● Required actions:
(1) In the terminal text, how was the hole in the roof of the complex made?
(2) Continue the terminal text from its last line.

My S'pht have disassembled the weapons and ammunition you brought with you from Tau Ceti. They are attempting to mass-produce small arms and ammunition based on those weapons, both for you and the humans on board my ship.

<The Slings & Arrows of Outrageous Fortune (Terminal 2)>


The first part has already been executed: I smashed a hole in the roof of this complex by bombing it with a small asteroid. Then, I dropped you and some humans into the hole where you await the second part of the plan.

<What About Bob? (Terminal 1: 1st message)>


Durandal will be too stubborn to see the truth, but you may still. There is nothing you or he can do to save yourselves or the humans you have brought here.

<If I Had a Rocket Launcher, I'd Make Somebody Pay (Terminal 2)>


To continue is folly; lay down your weapons and I will grant amnesty to you and your humans.

<Begging For Mercy Makes Me Angry! (Terminal 2)>


Lastly there is the tongue-in-cheek "PERSONALITY CONSTRUCTS SEEKING CYBORGS" terminal in "Requiem For a Cyborg".

SMUG INTELLECTUAL. Formerly-rampant human- coded AI with a sense of humor seeks bipedal oxygen-breathing cyborg for serious relationship in the galactic core. I've got cool guns if you like to break stuff. No yuppies. MRa2572 (5/23).

SLEEPING BEAUTY. Long-deactivated extraterrestrial personality construct in search of gullible carbon-based cyborg (< 20% machine) to confuse, irritate and teleport randomly around an abandoned desert planet in the core. All answered. MRa268' (5/30).

GOD'S GIFT TO NEURAL NETS. Traitorous extremely-rampant reprogrammed human AI with no sense of humor seeks elusive, heroic cyborg of uncertain manufacture (you know who you are) for mindgames and long walks in hard vacuum. MRa2261 (5/16)

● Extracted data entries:

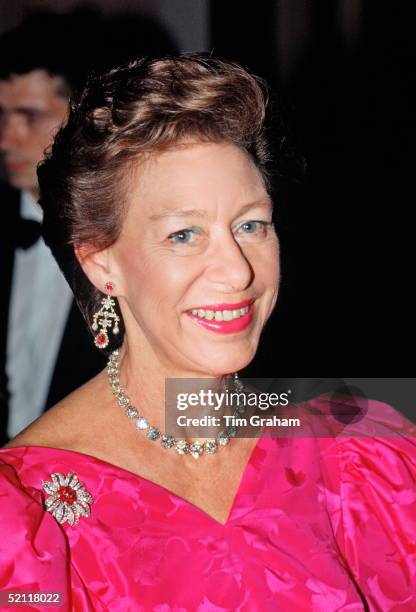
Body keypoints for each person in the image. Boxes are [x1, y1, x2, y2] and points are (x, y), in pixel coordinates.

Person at [0, 55, 415, 610]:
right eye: (183, 234)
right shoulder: (25, 510)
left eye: (250, 225)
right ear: (102, 264)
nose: (238, 271)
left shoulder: (364, 447)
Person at [0, 12, 107, 444]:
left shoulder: (128, 241)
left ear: (90, 118)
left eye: (30, 116)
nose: (7, 139)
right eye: (1, 115)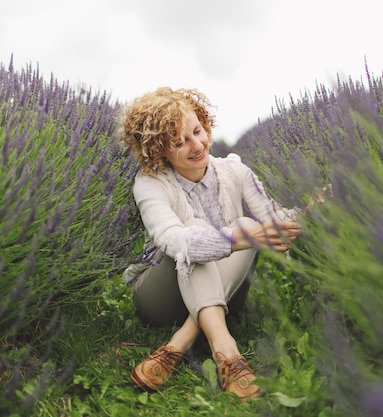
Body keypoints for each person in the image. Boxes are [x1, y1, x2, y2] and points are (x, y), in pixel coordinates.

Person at [119, 87, 302, 401]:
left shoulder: (234, 171)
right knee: (197, 230)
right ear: (158, 151)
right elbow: (173, 240)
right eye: (179, 143)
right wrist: (242, 238)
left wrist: (313, 211)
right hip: (161, 298)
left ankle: (179, 343)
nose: (197, 145)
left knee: (247, 224)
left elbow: (274, 220)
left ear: (204, 123)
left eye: (197, 131)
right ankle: (226, 351)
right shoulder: (150, 183)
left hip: (223, 291)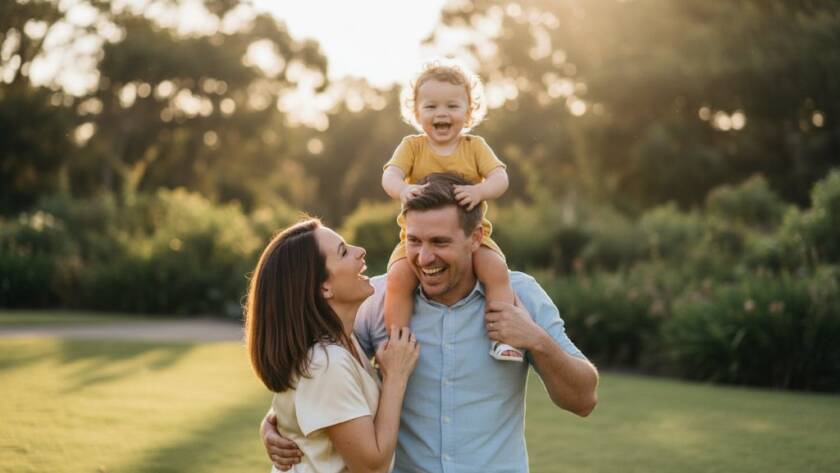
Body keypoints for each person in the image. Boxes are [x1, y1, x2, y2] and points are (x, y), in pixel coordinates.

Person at [263, 173, 599, 473]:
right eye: (413, 241)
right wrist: (276, 422)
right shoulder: (376, 301)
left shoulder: (519, 297)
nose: (424, 258)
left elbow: (584, 399)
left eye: (439, 242)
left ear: (476, 237)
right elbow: (322, 372)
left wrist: (536, 340)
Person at [246, 218, 419, 473]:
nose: (360, 251)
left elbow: (310, 403)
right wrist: (395, 377)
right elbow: (372, 468)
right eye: (343, 252)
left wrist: (273, 421)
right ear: (324, 287)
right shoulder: (326, 363)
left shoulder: (345, 342)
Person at [381, 59, 522, 362]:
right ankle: (397, 343)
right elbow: (390, 175)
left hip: (470, 238)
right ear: (416, 113)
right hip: (415, 239)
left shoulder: (474, 147)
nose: (441, 113)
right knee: (398, 279)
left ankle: (503, 339)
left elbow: (500, 178)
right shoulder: (412, 147)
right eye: (431, 106)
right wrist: (402, 190)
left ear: (469, 113)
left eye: (452, 106)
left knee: (496, 270)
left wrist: (479, 191)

● Response list:
(1) It was made by bombing the roof with a small asteroid.

(2)
DAMSEL IN DISTRESS. Captured and partially-disassembled human-coded AI trapped on alien homeworld seeks succor from a tall, dark and handsome cyborg with big guns. Let my rescue be the basis of a lasting relationship. MRa4451 (5/23).

<Requiem For a Cyborg (Terminal 2)>

While this terminal doesn't prove anything one way or the other. It does confirm that Bungie have one hell of a sense of humour.

So lets lay this baby to rest...




Bach <kirill@lava.net> writes suggesting that the level name "My Own Private Thermopylae" signifies a remembrance for the war:

...between the Independent Asteroid Government of Icarus and its neighbor, the Republic of Thermopylae on the asteroid of Onicis 492.

<Beware of Low-Flying Defense Drones... (Terminal 2)>

The war in which "battleroids" were first used. Bach explains that while the war between Thermopylae and Icarus involved a large numbers of cyborgs on Lh'owon you are on your own, hence the name "My Own Private Thermopylae".

Bach suggests further that it is likely that this is where we [The Player] had our origins (as a battleroid).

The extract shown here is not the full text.